November 17, 2010

InfiniBand Continues Upward Climb in Top Supers

Michael Feldman

Lost in the hoopla about the ascendency of China and GPGPUs in the TOP500 is the continuing saga of the InfiniBand-Ethernet interconnect rivalry. In the latest TOP500 list, the number of InfiniBand and Ethernet connected supercomputers is now nearly the same — 215 for InfiniBand and 227 for Ethernet. But that’s a 18 percent increase for the former and a 14 decrease for the latter compared to last year. Only seven 10 Gigabit Ethernet-based supercomputers made the current list, although that’s up from only one such system last year.

For the top 100 systems, which encompass the majority of the FLOPS on the list, the numbers skew quite heavily in favor of InfiniBand. For these elite machines, InfiniBand connects 61 percent of them, while Ethernet manages just a one-percent share. For the petaflop machines, InfiniBand is employed in 57 percent of them, with custom interconnects used in the remainder.

But proprietary interconnects have a substantial presence at the top. For example, vendor-specific system networks from Cray and IBM BlueGene are used in 23 percent and 9 percent, respectively, for the top 100. Even the number one Tianhe-1A system is using its own home-grown interconnect.

InfiniBand’s growth in the big systems follows a trend that’s been building for years. But that trend is not so much InfiniBand-based per se, but a more general movement toward system networks with the lowest possible latencies and the highest possible bandwidths.

In fact, at a press briefing here at SC10 on Tuesday, IDC’s Earl Joseph predicted that at the high end of the supercomputing market, use of high-performance custom interconnects, such as EXTOLL, will actually expand. According to him, there are six vendors working on new supercomputing interconnects, with EXTOLL representing the only one that is publicly known.

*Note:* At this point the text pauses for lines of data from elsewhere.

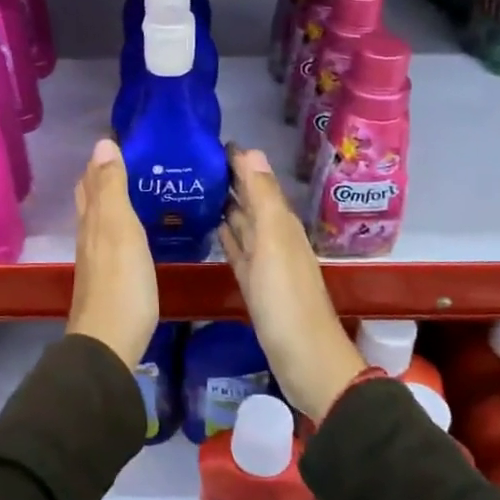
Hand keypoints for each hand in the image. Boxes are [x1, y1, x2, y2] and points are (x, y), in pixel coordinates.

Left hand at [68, 138, 158, 368]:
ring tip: (139, 186)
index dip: (102, 158)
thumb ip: (112, 188)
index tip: (124, 138)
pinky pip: (113, 239)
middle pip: (92, 198)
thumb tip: (102, 143)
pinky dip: (122, 224)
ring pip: (101, 218)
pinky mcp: (109, 278)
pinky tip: (137, 230)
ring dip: (114, 199)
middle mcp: (89, 235)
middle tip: (133, 159)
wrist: (110, 342)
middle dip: (105, 175)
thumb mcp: (120, 228)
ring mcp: (97, 259)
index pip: (91, 179)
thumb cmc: (121, 282)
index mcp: (92, 219)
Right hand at [219, 146, 361, 422]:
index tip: (209, 141)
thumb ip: (263, 197)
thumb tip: (251, 151)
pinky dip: (226, 236)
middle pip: (250, 199)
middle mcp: (274, 236)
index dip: (237, 161)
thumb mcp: (274, 241)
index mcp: (280, 222)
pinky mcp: (254, 284)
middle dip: (228, 179)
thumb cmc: (286, 298)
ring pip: (243, 223)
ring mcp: (264, 262)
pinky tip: (213, 228)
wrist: (304, 358)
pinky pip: (238, 250)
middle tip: (194, 161)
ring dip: (225, 205)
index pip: (256, 180)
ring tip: (197, 187)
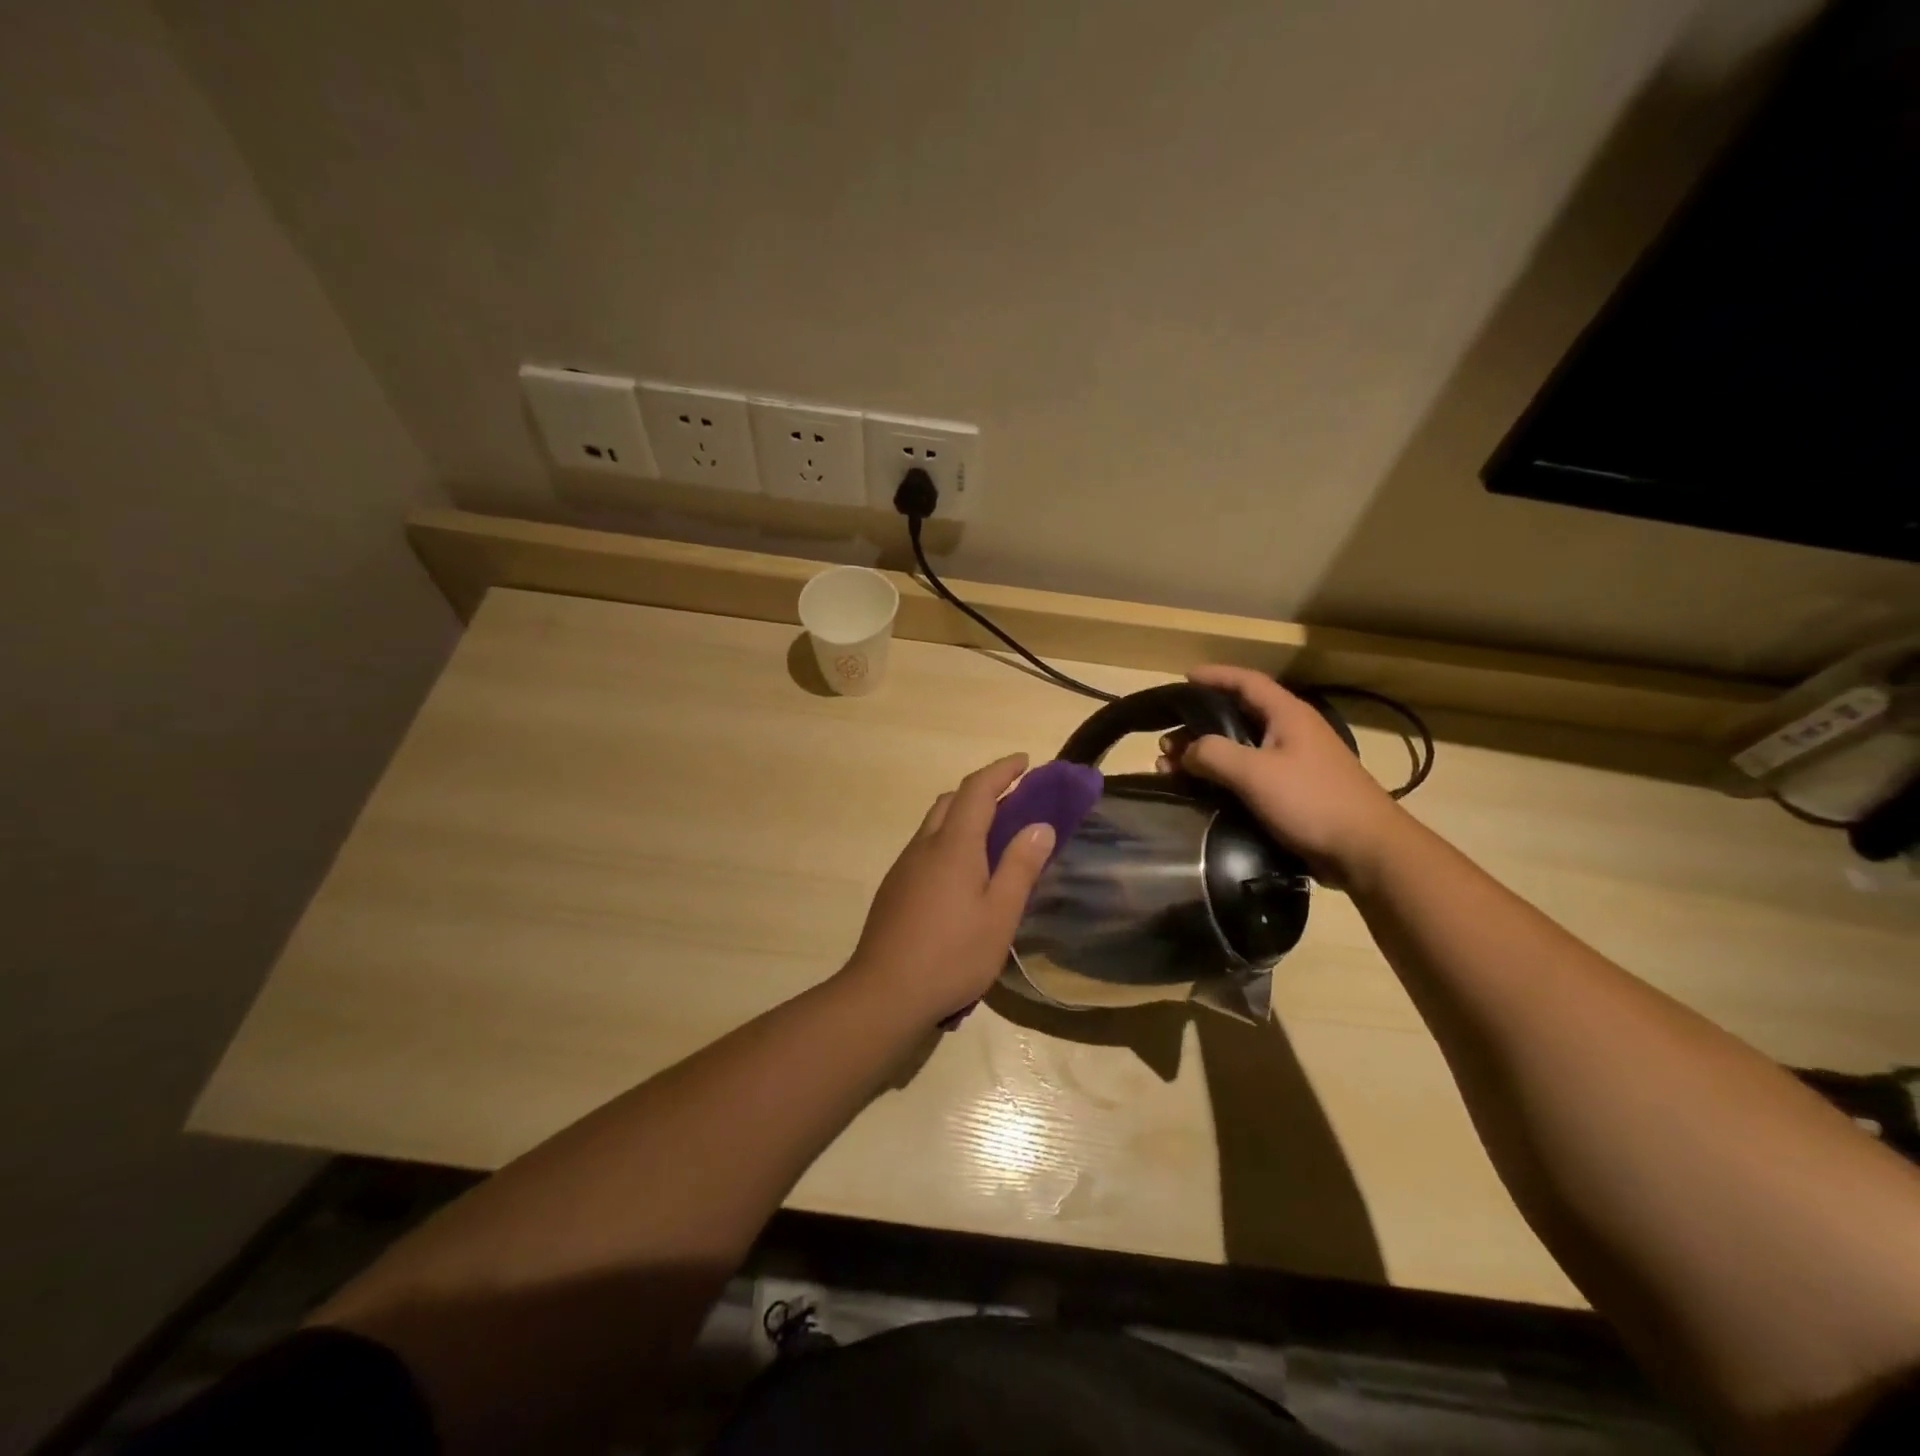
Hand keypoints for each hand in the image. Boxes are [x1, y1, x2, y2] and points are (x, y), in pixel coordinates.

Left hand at [841, 754, 1056, 1021]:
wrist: (884, 992)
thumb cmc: (952, 954)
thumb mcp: (1000, 915)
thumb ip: (1020, 867)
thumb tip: (1040, 826)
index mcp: (953, 845)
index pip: (977, 790)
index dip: (1001, 770)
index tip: (1024, 762)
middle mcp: (924, 846)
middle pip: (952, 801)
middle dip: (983, 791)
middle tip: (1014, 801)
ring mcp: (904, 867)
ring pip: (935, 825)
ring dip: (964, 817)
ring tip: (994, 839)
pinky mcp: (894, 888)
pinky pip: (926, 848)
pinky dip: (949, 842)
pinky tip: (963, 876)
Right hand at [1158, 666, 1406, 886]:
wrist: (1365, 851)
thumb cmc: (1311, 800)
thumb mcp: (1255, 772)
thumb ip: (1213, 753)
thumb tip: (1186, 750)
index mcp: (1287, 715)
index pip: (1246, 682)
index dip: (1214, 676)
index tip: (1183, 678)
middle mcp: (1291, 733)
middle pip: (1237, 717)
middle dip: (1198, 726)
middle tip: (1166, 742)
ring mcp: (1294, 764)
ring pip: (1240, 750)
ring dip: (1206, 756)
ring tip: (1172, 771)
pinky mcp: (1294, 793)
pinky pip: (1249, 776)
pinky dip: (1222, 779)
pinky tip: (1202, 793)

The driving force is the escalating processor and core counts on these big machines. Connecting them together so they behave as one requires greater and greater performance from the network fabric. So while most of these petascale supercomputers are likely to be based on standard CPU and GPU architectures, it may end up that there is no dominant interconnect. But with InfiniBand speeds bumping up to 56 Gbps (4X FDR) in 2011 and 104 Gbps (4X EDR) in 2012, the technology will certainly be a big player in the petascale space for the foreseeable future.

Speaking of GPUs, even though the machines accelerated by graphics chips made a great showing this year on the TOP500, their Linpack efficiency seems stuck at around 50 percent. Help is on the way though. NVIDIA’s GPUDirect technology (with the support of network adapters) should push those efficiency numbers up significantly. Of course, the idea is not to just get better Linpack. GPUDirect can bypass system memory copies, thus eliminating a lot of CPU overhead, which should speed up nearly all GPU computing applications. NVIDIA says the technology could crank up data transfer performance by as much as 30 times. That may be reason enough to check the InfiniBand box when building these big GPGPU supercomputers.

The battle for market share between InfiniBand and custom interconnects at the high end is shaping up to be a rather interesting rivalry — in some ways a more interesting one than the InfiniBand-10GbE battle for less well-endowed machines. In the meantime, we can look forward to a more rich and diverse interconnect landscape than the one we have today.